My solution is to totally integrate public and private transportation. Individuals would own or lease their own small electric vehicles. They would use them to commute to a station where they would join to form a “train” driven by the electricity network. This would travel at speed along the major arteries, charging batteries as it went. At their destination station the individual cars would decouple and be driven to their final point. Stations could be well spaced because commuters would have their own vehicle to travel the last few kilometers.
New South Wales, Australia
Public transportation has to be a priority and include, for daily commuting, small, nonpolluting cars integrated into a “public transportation system,” as Paris did with the Vélib’ bicycle-sharing scheme. Second, people need to get involved with sustainability by using fewer cars, separating recyclable garbage at home, living close to work or working close to home, and teaching children about sustainability. Children are phenomenal agents of change.
—Jaime Lerner, former mayor of Curitiba, Brazil, which implemented, during Lerner’s first tenure in the early 1970s, an innovative transportation system that has been imitated worldwide
Power, Power Anywhere
People in poor countries crowd the urban centers because of the lack of infrastructure in rural areas. Micro CHP generators, which can use fuels ranging from solar-thermal to biogas, make rural areas more livable by providing electrical infrastructure, affording the powerful potential to decrease overcrowding in urban areas and leading to long-term improvements in urban quality of life.
—Iqbal Z. Quadir, director of the Legatum Center for Development and Entrepreneurship at the Massachusetts Institute of Technology and developer of the concept of providing universal access to phone service for the poor in Bangladesh
Better Information on the Internet, Please
Better urban planning, public policy and education could be solutions, but in the current Chinese system those changes could be costly and hard to actualize. Shanghai is not so “compact” compared with other world metropolitan areas, as we have about 20 million people in a very spread-out urban area. We already have some severe urban problems such as intense traffic congestion, overcrowding in public areas, housing supply shortage, environmental pollution, fast-increasing amounts of greenhouse gas emissions and the public overreacting to rumors.
When I turn to science for solutions, the Internet and other public media seem to have much more potential to readily spread helpful information to the public and enable them to make efficient and beneficial decisions, making things easier for everyone. That should be the main goal desperately sought after by the urban-management practitioners.

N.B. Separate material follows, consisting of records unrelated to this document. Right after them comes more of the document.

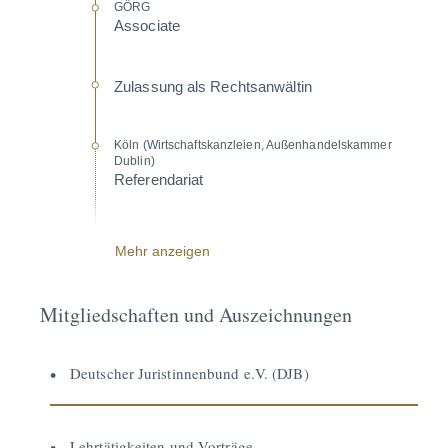
GÖRG
Associate
Zulassung als Rechts­an­wältin
Köln (Wirtschafts­kanz­leien, Außen­han­dels­kammer
Dublin)
Referen­dariat
Mehr anzeigen
Mitgliedschaften und Auszeichnungen
Deutscher Juristinnenbund e.V. (DJB)
Lehrtätigkeiten und Vorträge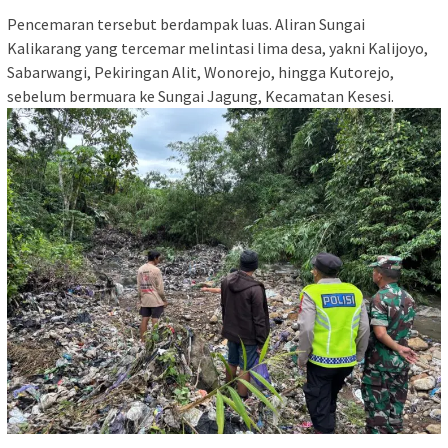
Pencemaran tersebut berdampak luas. Aliran Sungai
Kalikarang yang tercemar melintasi lima desa, yakni Kalijoyo,
Sabarwangi, Pekiringan Alit, Wonorejo, hingga Kutorejo,
sebelum bermuara ke Sungai Jagung, Kecamatan Kesesi.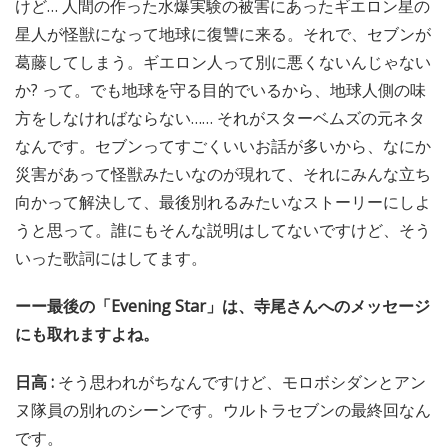
けど… 人間の作った水爆実験の被害にあったギエロン星の
星人が怪獣になって地球に復讐に来る。それで、セブンが
葛藤してしまう。ギエロン人って別に悪くないんじゃない
か? って。でも地球を守る目的でいるから、地球人側の味
方をしなければならない…… それがスターベムズの元ネタ
なんです。セブンってすごくいいお話が多いから、なにか
災害があって怪獣みたいなのが現れて、それにみんな立ち
向かって解決して、最後別れるみたいなストーリーにしよ
うと思って。誰にもそんな説明はしてないですけど、そう
いった歌詞にはしてます。
ーー最後の「Evening Star」は、寺尾さんへのメッセージ
にも取れますよね。
日高 :
そう思われがちなんですけど、モロボシダンとアン
ヌ隊員の別れのシーンです。ウルトラセブンの最終回なん
です。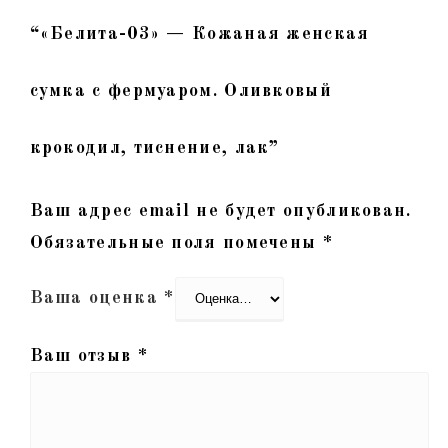
“«Белита-03» — Кожаная женская
сумка с фермуаром. Оливковый
крокодил, тиснение, лак”
Ваш адрес email не будет опубликован.
Обязательные поля помечены
*
Ваша оценка
*
Ваш отзыв
*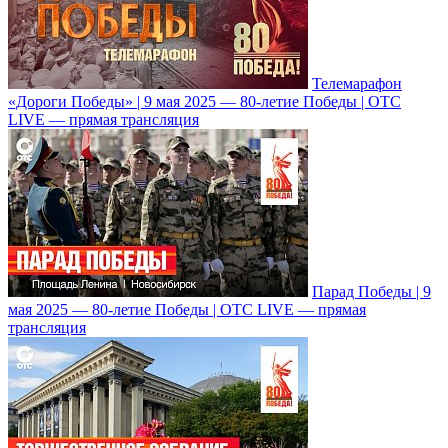
Телемарафон
«Дороги Победы» | 9 мая 2025 — 80-летие Победы | ОТС
LIVE — прямая трансляция
Парад Победы | 9
мая 2025 — 80-летие Победы | ОТС LIVE — прямая
трансляция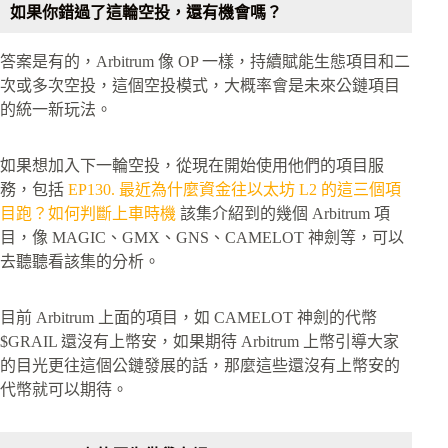
如果你錯過了這輪空投，還有機會嗎？
答案是有的，Arbitrum 像 OP 一樣，持續賦能生態項目和二
次或多次空投，這個空投模式，大概率會是未來公鏈項目
的統一新玩法。
如果想加入下一輪空投，從現在開始使用他們的項目服
務，包括
EP130. 最近為什麼資金往以太坊 L2 的這三個項
目跑？如何判斷上車時機
該集介紹到的幾個 Arbitrum 項
目，像 MAGIC、GMX、GNS、CAMELOT 神劍等，可以
去聽聽看該集的分析。
目前 Arbitrum 上面的項目，如 CAMELOT 神劍的代幣
$GRAIL 還沒有上幣安，如果期待 Arbitrum 上幣引導大家
的目光更往這個公鏈發展的話，那麼這些還沒有上幣安的
代幣就可以期待。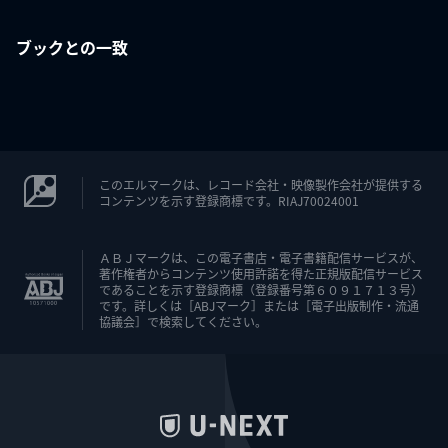
ブックとの一致
このエルマークは、レコード会社・映像製作会社が提供する
コンテンツを示す登録商標です。RIAJ70024001
ＡＢＪマークは、この電子書店・電子書籍配信サービスが、
著作権者からコンテンツ使用許諾を得た正規版配信サービス
であることを示す登録商標（登録番号第６０９１７１３号）
です。詳しくは［ABJマーク］または［電子出版制作・流通
協議会］で検索してください。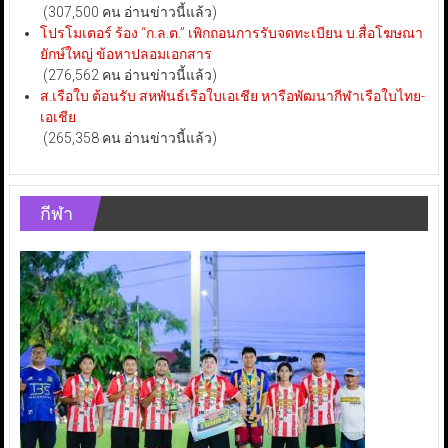
(307,500 คน อ่านข่าวนี้แล้ว)
โปรโมเตอร์ ร้อง “ก.ล.ต.” เพิกถอนการรับจดทะเบียน บ.สื่อโฆษณา
ยักษ์ใหญ่ ข้อหาปลอมเอกสาร
(276,562 คน อ่านข่าวนี้แล้ว)
ส.เรือใบ ต้อนรับ สหพันธ์เรือใบเอเชีย หารือพัฒนากีฬาเรือใบไทย-
เอเชีย
(265,358 คน อ่านข่าวนี้แล้ว)
กีฬา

—Pan Haozhi, student, Tongji University, Shanghai
Scooping Up the Fallen Fruit
Long before I learned about the risks of climate change, I was fanatical about energy efficiency. Whenever my wife and I move into a new home, I check the attic for adequate insulation. I look for leaks around doors and windows and install a programmable thermostat if needed. When our hot- water heater needed eplacement, we installed a tankless water heater that decreased our summertime gas use by 50 percent.
Taking these steps is called weatherization. I would rather call it “saving money by saving energy.” For the next few decades energy efficiency will be one of the lowest-cost options for reducing carbon emissions while promoting economic growth. The quickest and easiest way to reduce our carbon emissions is to make our appliances, cars, homes and other buildings more efficient. In fact, energy efficiency is not just low-hanging fruit; it is fruit that is lying on the ground. Over the next several years I want to help millions of American families seize the same opportunity to cut their utility bills by making their homes and appliances more energy-efficient while increasing comfort.